Replicating this intricate process in a dish is extraordinarily challenging. “Each stage involves numerous environmental cues — mechanical, hormonal, and molecular,” explains Azim Surani, a developmental biologist at the University of Cambridge. “Even a small deviation can derail development.”

Lab-Built Gonads and 3D Organoids

To mimic natural reproductive environments, Hayashi’s team and others have engineered miniature ovary and testis-like structures. In one experiment, they cultivated fragments of artificial ovaries to nurture developing egg cells. In another, they used 3D-printed testicular tubules made from human cells to simulate sperm production.

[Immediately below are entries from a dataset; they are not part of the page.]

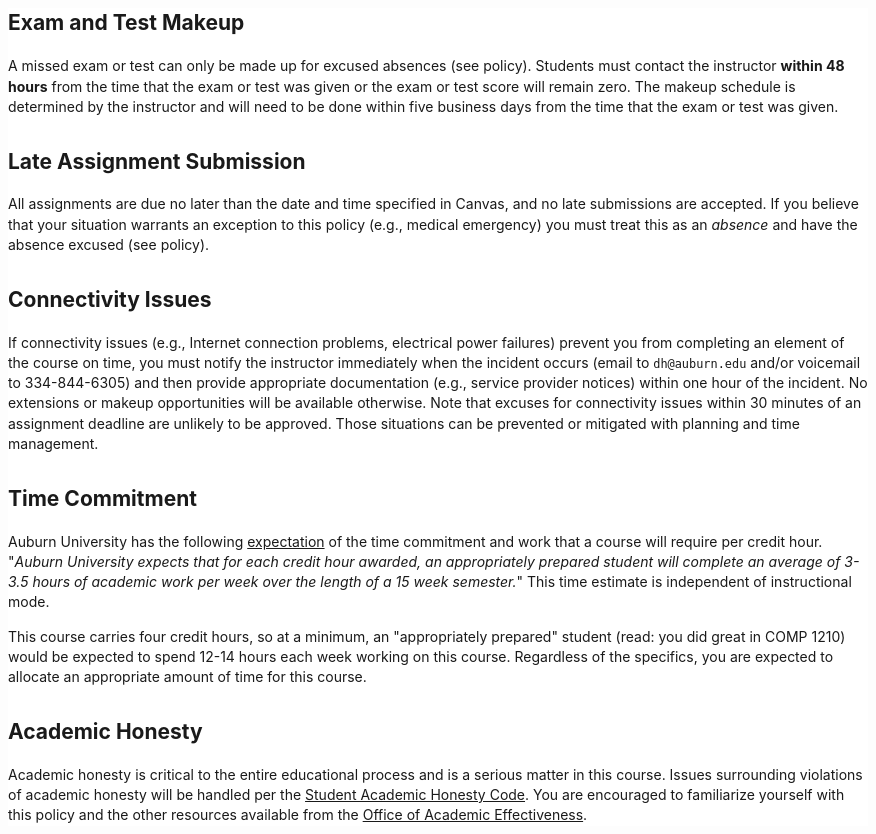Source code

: ## Exam and Test Makeup

A missed exam or test can only be made up for excused absences (see policy).
Students must contact the instructor **within 48 hours** from the time that the
exam or test was given or the exam or test score will remain zero. The makeup
schedule is determined by the instructor and will need to be done within five
business days from the time that the exam or test was given.  


## Late Assignment Submission

All assignments are due no later than the date and time specified in Canvas, and
no late submissions are accepted. If you believe that your situation warrants an
exception to this policy (e.g., medical emergency) you must treat this as an
*absence* and have the absence excused (see policy).


## Connectivity Issues

If connectivity issues (e.g., Internet connection problems, electrical power
failures) prevent you from completing an element of the course on time, you must
notify the instructor immediately when the incident occurs (email to
`dh@auburn.edu` and/or voicemail to 334-844-6305) and then provide appropriate
documentation (e.g., service provider notices) within one hour of the incident.
No extensions or makeup opportunities will be available otherwise. Note that
excuses for connectivity issues within 30 minutes of an assignment deadline are
unlikely to be approved. Those situations can be prevented or mitigated with
planning and time management.


## Time Commitment

Auburn University has the following
[expectation](http://www.auburn.edu/student_info/student_policies/) of the time
commitment and work that a course will require per credit hour. "*Auburn
University expects that for each credit hour awarded, an appropriately prepared
student will complete an average of 3-3.5 hours of academic work per week over
the length of a 15 week semester.*" This time estimate is independent of
instructional mode. 

This course carries four credit hours, so at a minimum, an "appropriately
prepared" student (read: you did great in COMP 1210) would be expected to spend
12-14 hours each week working on this course. Regardless of the specifics, you
are expected to allocate an appropriate amount of time for this course. 


## Academic Honesty

Academic honesty is critical to the entire educational process and is a serious
matter in this course. Issues surrounding violations of academic honesty will be
handled per the [Student Academic Honesty
Code](https://sites.auburn.edu/admin/universitypolicies/policies/academichonestycode.pdf).
You are encouraged to familiarize yourself with this policy and the other
resources available from the [Office of Academic
Effectiveness](http://www.auburn.edu/academic/provost/academic-effectiveness/academic-honesty.php).
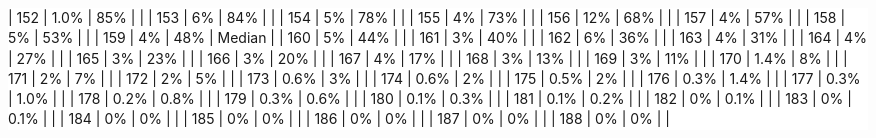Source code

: | 152 | 1.0% | 85% |  |
| 153 | 6% | 84% |  |
| 154 | 5% | 78% |  |
| 155 | 4% | 73% |  |
| 156 | 12% | 68% |  |
| 157 | 4% | 57% |  |
| 158 | 5% | 53% |  |
| 159 | 4% | 48% | Median |
| 160 | 5% | 44% |  |
| 161 | 3% | 40% |  |
| 162 | 6% | 36% |  |
| 163 | 4% | 31% |  |
| 164 | 4% | 27% |  |
| 165 | 3% | 23% |  |
| 166 | 3% | 20% |  |
| 167 | 4% | 17% |  |
| 168 | 3% | 13% |  |
| 169 | 3% | 11% |  |
| 170 | 1.4% | 8% |  |
| 171 | 2% | 7% |  |
| 172 | 2% | 5% |  |
| 173 | 0.6% | 3% |  |
| 174 | 0.6% | 2% |  |
| 175 | 0.5% | 2% |  |
| 176 | 0.3% | 1.4% |  |
| 177 | 0.3% | 1.0% |  |
| 178 | 0.2% | 0.8% |  |
| 179 | 0.3% | 0.6% |  |
| 180 | 0.1% | 0.3% |  |
| 181 | 0.1% | 0.2% |  |
| 182 | 0% | 0.1% |  |
| 183 | 0% | 0.1% |  |
| 184 | 0% | 0% |  |
| 185 | 0% | 0% |  |
| 186 | 0% | 0% |  |
| 187 | 0% | 0% |  |
| 188 | 0% | 0% |  |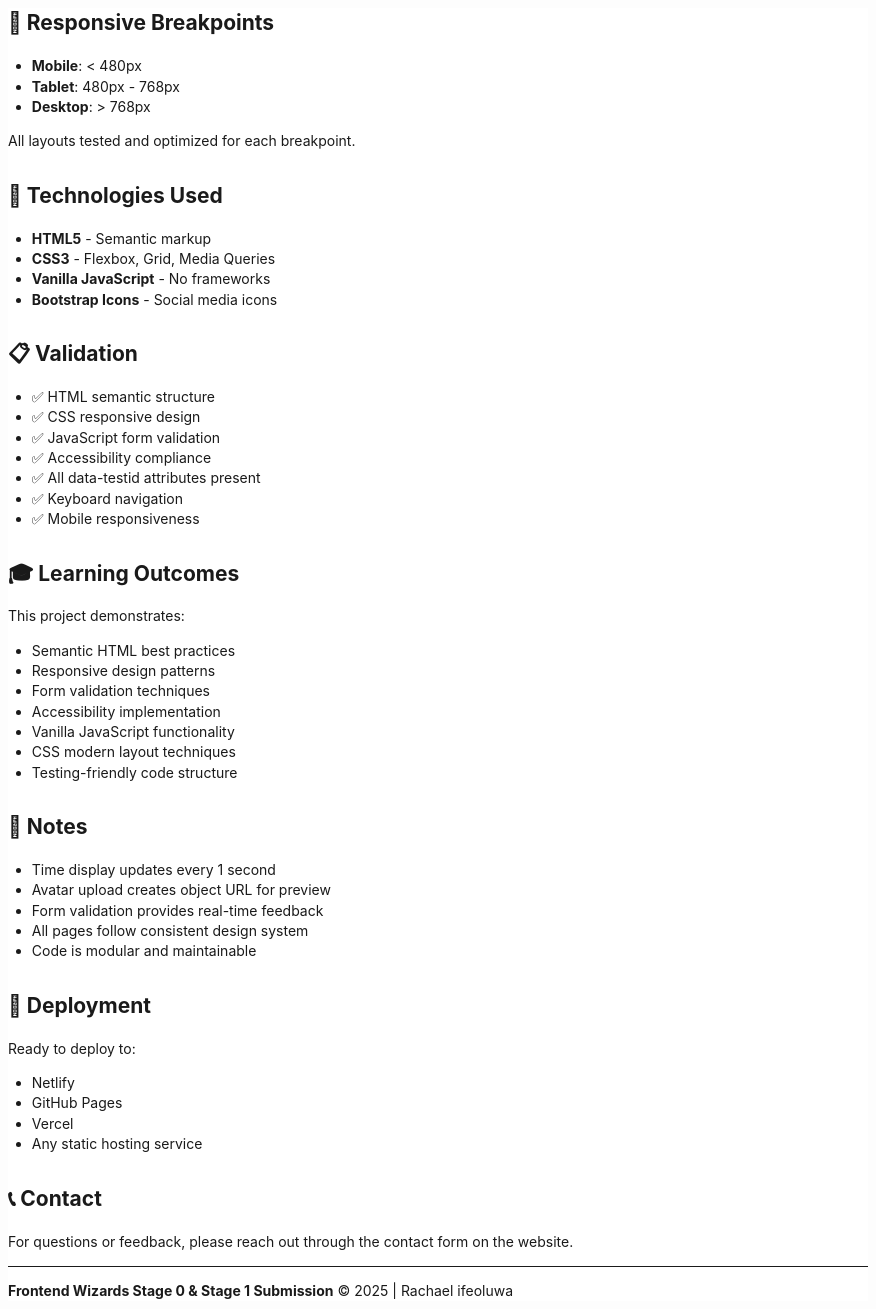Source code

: ## 📱 Responsive Breakpoints

- **Mobile**: < 480px
- **Tablet**: 480px - 768px
- **Desktop**: > 768px

All layouts tested and optimized for each breakpoint.

## 🔧 Technologies Used

- **HTML5** - Semantic markup
- **CSS3** - Flexbox, Grid, Media Queries
- **Vanilla JavaScript** - No frameworks
- **Bootstrap Icons** - Social media icons

## 📋 Validation

- ✅ HTML semantic structure
- ✅ CSS responsive design
- ✅ JavaScript form validation
- ✅ Accessibility compliance
- ✅ All data-testid attributes present
- ✅ Keyboard navigation
- ✅ Mobile responsiveness

## 🎓 Learning Outcomes

This project demonstrates:
- Semantic HTML best practices
- Responsive design patterns
- Form validation techniques
- Accessibility implementation
- Vanilla JavaScript functionality
- CSS modern layout techniques
- Testing-friendly code structure

## 📝 Notes

- Time display updates every 1 second
- Avatar upload creates object URL for preview
- Form validation provides real-time feedback
- All pages follow consistent design system
- Code is modular and maintainable

## 🚢 Deployment

Ready to deploy to:
- Netlify
- GitHub Pages
- Vercel
- Any static hosting service

## 📞 Contact

For questions or feedback, please reach out through the contact form on the website.

---

**Frontend Wizards Stage 0 & Stage 1 Submission**
© 2025 | Rachael ifeoluwa

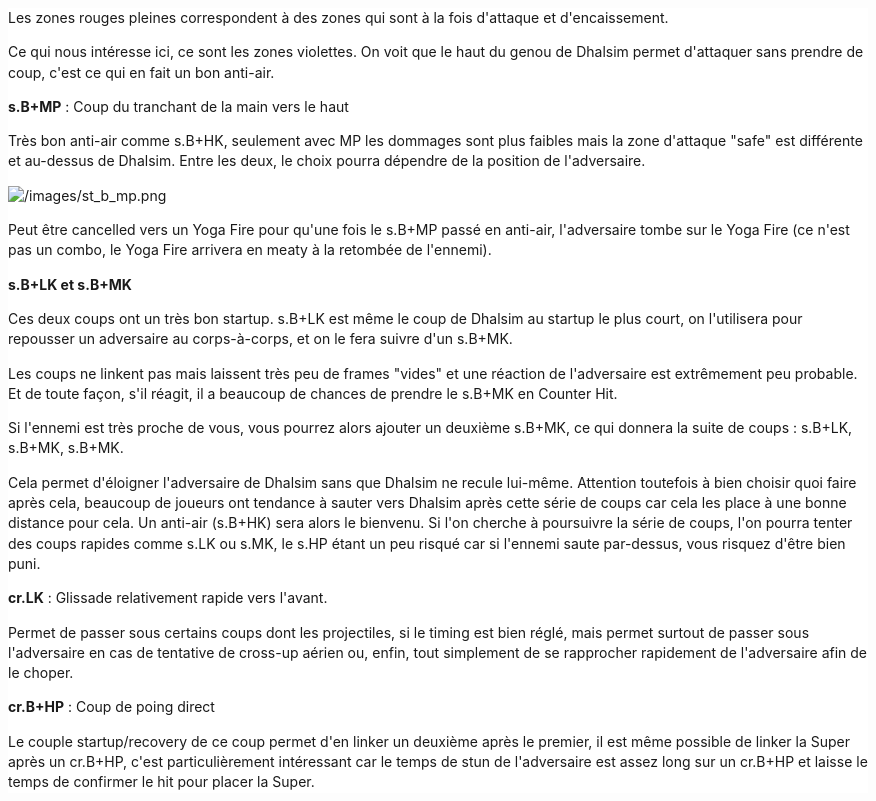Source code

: Les zones rouges pleines correspondent à des zones qui sont à la fois
d'attaque et d'encaissement.

Ce qui nous intéresse ici, ce sont les zones violettes. On voit que le
haut du genou de Dhalsim permet d'attaquer sans prendre de coup, c'est
ce qui en fait un bon anti-air.

**s.B+MP** : Coup du tranchant de la main vers le haut

Très bon anti-air comme s.B+HK, seulement avec MP les dommages sont plus
faibles mais la zone d'attaque "safe" est différente et au-dessus de
Dhalsim. Entre les deux, le choix pourra dépendre de la position de
l'adversaire.

![](/images/st_b_mp.png "/images/st_b_mp.png")

Peut être cancelled vers un Yoga Fire pour qu'une fois le s.B+MP passé
en anti-air, l'adversaire tombe sur le Yoga Fire (ce n'est pas un combo,
le Yoga Fire arrivera en meaty à la retombée de l'ennemi).

**s.B+LK et s.B+MK**

Ces deux coups ont un très bon startup. s.B+LK est même le coup de
Dhalsim au startup le plus court, on l'utilisera pour repousser un
adversaire au corps-à-corps, et on le fera suivre d'un s.B+MK.

Les coups ne linkent pas mais laissent très peu de frames "vides" et une
réaction de l'adversaire est extrêmement peu probable. Et de toute
façon, s'il réagit, il a beaucoup de chances de prendre le s.B+MK en
Counter Hit.

Si l'ennemi est très proche de vous, vous pourrez alors ajouter un
deuxième s.B+MK, ce qui donnera la suite de coups : s.B+LK, s.B+MK,
s.B+MK.

Cela permet d'éloigner l'adversaire de Dhalsim sans que Dhalsim ne
recule lui-même. Attention toutefois à bien choisir quoi faire après
cela, beaucoup de joueurs ont tendance à sauter vers Dhalsim après cette
série de coups car cela les place à une bonne distance pour cela. Un
anti-air (s.B+HK) sera alors le bienvenu. Si l'on cherche à poursuivre
la série de coups, l'on pourra tenter des coups rapides comme s.LK ou
s.MK, le s.HP étant un peu risqué car si l'ennemi saute par-dessus, vous
risquez d'être bien puni.

**cr.LK** : Glissade relativement rapide vers l'avant.

Permet de passer sous certains coups dont les projectiles, si le timing
est bien réglé, mais permet surtout de passer sous l'adversaire en cas
de tentative de cross-up aérien ou, enfin, tout simplement de se
rapprocher rapidement de l'adversaire afin de le choper.

**cr.B+HP** : Coup de poing direct

Le couple startup/recovery de ce coup permet d'en linker un deuxième
après le premier, il est même possible de linker la Super après un
cr.B+HP, c'est particulièrement intéressant car le temps de stun de
l'adversaire est assez long sur un cr.B+HP et laisse le temps de
confirmer le hit pour placer la Super.
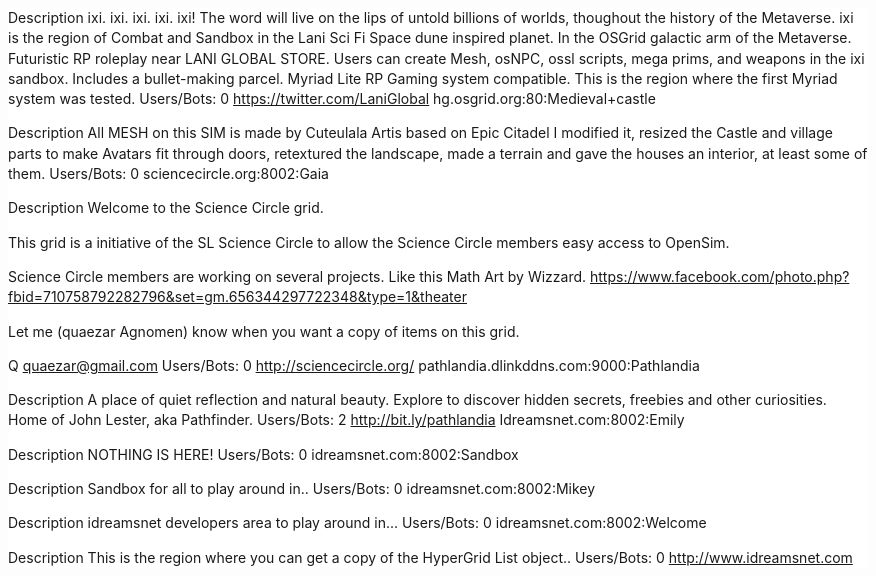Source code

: Description
ixi. ixi. ixi. ixi. ixi! The word will live on the lips of untold billions of worlds, thoughout the history of the Metaverse. ixi is the region of Combat and Sandbox in the Lani Sci Fi Space dune inspired planet. In the OSGrid galactic arm of the Metaverse. Futuristic RP roleplay near LANI GLOBAL STORE. Users can create Mesh, osNPC, ossl scripts, mega prims, and weapons in the ixi sandbox. Includes a bullet-making parcel. Myriad Lite RP Gaming system compatible. This is the region where the first Myriad system was tested.
Users/Bots: 0 
 https://twitter.com/LaniGlobal
  hg.osgrid.org:80:Medieval+castle
	
Description
All MESH on this SIM is made by Cuteulala Artis based on Epic Citadel
I modified it, resized the Castle and village parts to make Avatars fit through doors, retextured the landscape, made a terrain and gave the houses an interior, at least some of them.
Users/Bots: 0 
   sciencecircle.org:8002:Gaia
	
Description
Welcome to the Science Circle grid.

This grid is a initiative of the SL Science Circle to allow the Science Circle members easy access to OpenSim.

Science Circle members are working on several projects. Like this Math Art by Wizzard. https://www.facebook.com/photo.php?fbid=710758792282796&set=gm.656344297722348&type=1&theater

Let me (quaezar Agnomen) know when you want a copy of items on this grid.

Q
quaezar@gmail.com
Users/Bots: 0 
 http://sciencecircle.org/
  pathlandia.dlinkddns.com:9000:Pathlandia
	
Description
A place of quiet reflection and natural beauty. Explore to discover hidden secrets, freebies and other curiosities. Home of John Lester, aka Pathfinder.
Users/Bots: 2 
 http://bit.ly/pathlandia
  Idreamsnet.com:8002:Emily
	
Description
NOTHING IS HERE!
Users/Bots: 0 
   idreamsnet.com:8002:Sandbox
	
Description
Sandbox for all to play around in..
Users/Bots: 0 
   idreamsnet.com:8002:Mikey
	
Description
idreamsnet developers area to play around in...
Users/Bots: 0 
   idreamsnet.com:8002:Welcome
	
Description
This is the region where you can get a copy of the HyperGrid List object..
Users/Bots: 0 
 http://www.idreamsnet.com
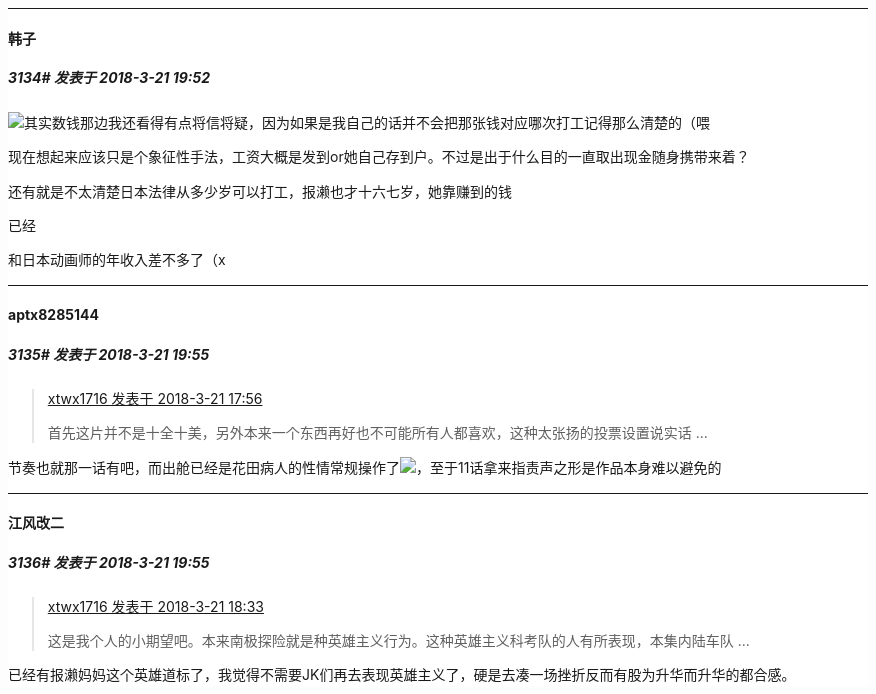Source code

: 




*****

####  韩子  
##### 3134#       发表于 2018-3-21 19:52



<img src="https://static.saraba1st.com/image/smiley/face2017/137.gif" referrerpolicy="no-referrer">其实数钱那边我还看得有点将信将疑，因为如果是我自己的话并不会把那张钱对应哪次打工记得那么清楚的（喂

现在想起来应该只是个象征性手法，工资大概是发到or她自己存到户。不过是出于什么目的一直取出现金随身携带来着？


还有就是不太清楚日本法律从多少岁可以打工，报濑也才十六七岁，她靠赚到的钱

已经

和日本动画师的年收入差不多了（x







*****

####  aptx8285144  
##### 3135#       发表于 2018-3-21 19:55



<blockquote><a href="httphttps://bbs.saraba1st.com/2b/forum.php?mod=redirect&amp;goto=findpost&amp;pid=38923356&amp;ptid=1572422" target="_blank">xtwx1716 发表于 2018-3-21 17:56</a>

首先这片并不是十全十美，另外本来一个东西再好也不可能所有人都喜欢，这种太张扬的投票设置说实话 ...</blockquote>
节奏也就那一话有吧，而出舱已经是花田病人的性情常规操作了<img src="https://static.saraba1st.com/image/smiley/face2017/037.png" referrerpolicy="no-referrer">，至于11话拿来指责声之形是作品本身难以避免的







*****

####  江风改二  
##### 3136#       发表于 2018-3-21 19:55



<blockquote><a href="httphttps://bbs.saraba1st.com/2b/forum.php?mod=redirect&amp;goto=findpost&amp;pid=38923677&amp;ptid=1572422" target="_blank">xtwx1716 发表于 2018-3-21 18:33</a>

这是我个人的小期望吧。本来南极探险就是种英雄主义行为。这种英雄主义科考队的人有所表现，本集内陆车队 ...</blockquote>
已经有报濑妈妈这个英雄道标了，我觉得不需要JK们再去表现英雄主义了，硬是去凑一场挫折反而有股为升华而升华的都合感。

At the University of British Columbia, urologist Ryan Flannigan is experimenting with similar 3D structures, while other labs employ microfluidic devices to mimic the natural flow of fluids inside the reproductive organs.

But survival remains a key issue. “Our testicular organoids die before gametes fully mature,” said Ina Dobrinski, a reproductive biologist at the University of Calgary. “In humans, egg and sperm maturation takes months — replicating that in the lab is incredibly hard.”

The Genetic Challenge: Perfecting Meiosis

Perhaps the biggest barrier lies in replicating meiosis — the special cell division that halves the number of chromosomes, ensuring genetic balance in offspring. Faulty meiosis can lead to chromosomal abnormalities and infertility.

Researchers such as Paula Cohen at Cornell University have spent a decade trying to coax immature human gametes to complete normal meiosis in the lab. “So far, it doesn’t work perfectly,” Cohen admits. “Some teams claim success, but we haven’t seen fully authentic meiosis outside the body.”

Recent experiments have shown partial success. In one study, scientists replaced the nucleus of an immature egg with that of a skin cell and triggered a process mimicking meiosis, producing egg-like cells that could be fertilized. Yet most of the resulting embryos had chromosomal errors, underscoring how far the field has to go.

Ethics and Regulation

While many researchers focus on medical benefits, others are concerned about the potential misuse of the technology. If scientists can one day produce vast numbers of artificial gametes, it might enable embryo selection for desirable traits or even genetically modified children.

Governments and bioethics panels are already calling for strict regulations before human IVG becomes possible. “This field has enormous potential — both good and bad,” said Mitinori Saitou of Kyoto University. “We must proceed with scientific responsibility.”

The Future of Fertility

Hayashi believes that the first lab-grown human egg-like cells could appear within two years, but creating fully functional eggs capable of producing healthy embryos will take far longer — perhaps five to ten years.

“It’s not just about creating life in a dish,” he says. “It’s about understanding the essence of life itself.”

For now, his work remains a mix of scientific wonder and ethical complexity — a reminder that the line between what we can do and what we should do is growing ever thinner.